The new AI-based system can create realistic tactile signals from visual inputs, and predict which object and what part is being touched directly from those tactile inputs. In the future, this could help with a more harmonious relationship between vision and robotics, especially for object recognition, grasping, better scene understanding and helping with seamless human-robot integration in an assistive or manufacturing setting.
"By looking at the scene, our model can imagine the feeling of touching a flat surface or a sharp edge", said Yunzhu Li, PhD student and lead author from MIT's Computer Science and Artificial Intelligence Laboratory (CSAIL). "By blindly touching around, our model can predict the interaction with the environment purely from tactile feelings," Li added.

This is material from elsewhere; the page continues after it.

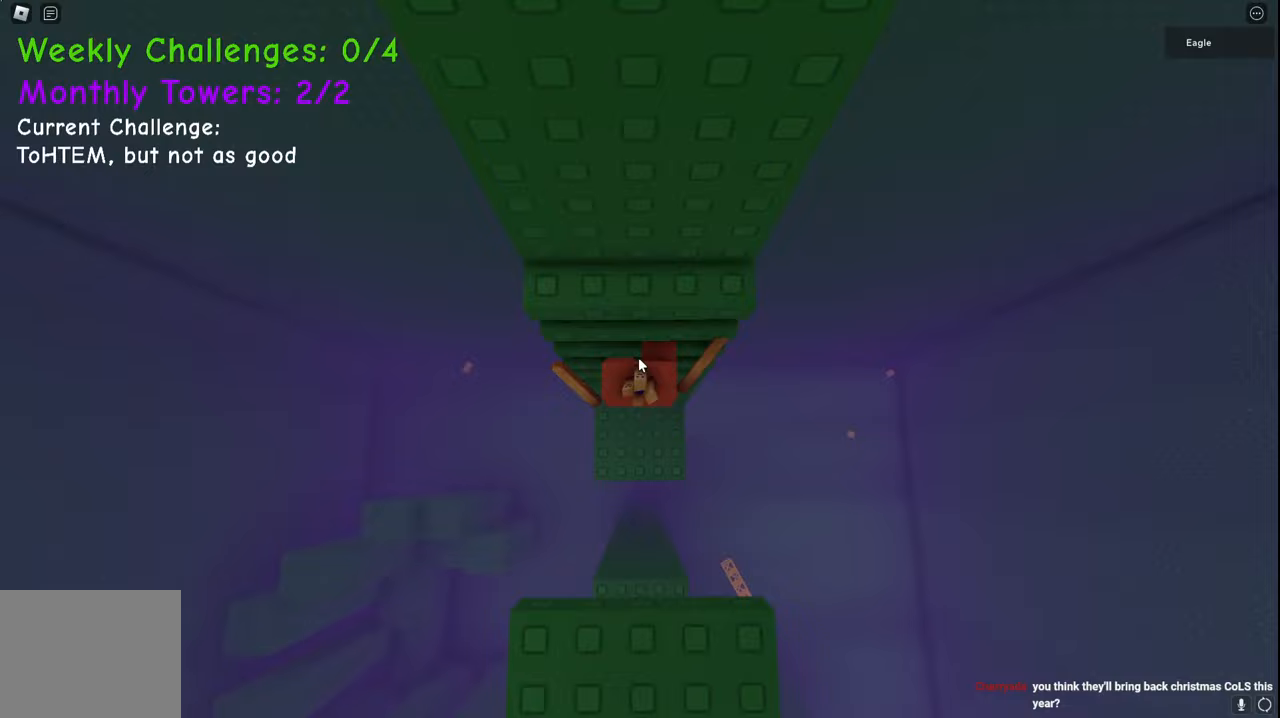
{"keys": ["w"], "events": []}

The team used a KUKA robot arm with a special tactile sensor called GelSight, designed by another group at MIT. Using a simple web camera, the team recorded nearly 200 objects, such as tools, household products, fabrics, and more, being touched more than 12,000 times. Breaking those 12,000 video clips down into static frames, the team compiled "VisGel," a dataset of more than three million visual/tactile-paired images.
"Bringing these two senses (vision and touch) together could empower the robot and reduce the data we might need for tasks involving manipulating and grasping objects," said Li. The current dataset only has examples of interactions in a controlled environment. The team hopes to improve this by collecting data in more unstructured areas, or by using a new MIT-designed tactile glove, to better increase the size and diversity of the dataset.
"This is the first method that can convincingly translate between visual and touch signals", said Andrew Owens, a post-doc at the University of California at Berkeley. The team is set to present the findings next week at the "Conference on Computer Vision and Pattern Recognition" in Long Beach, California.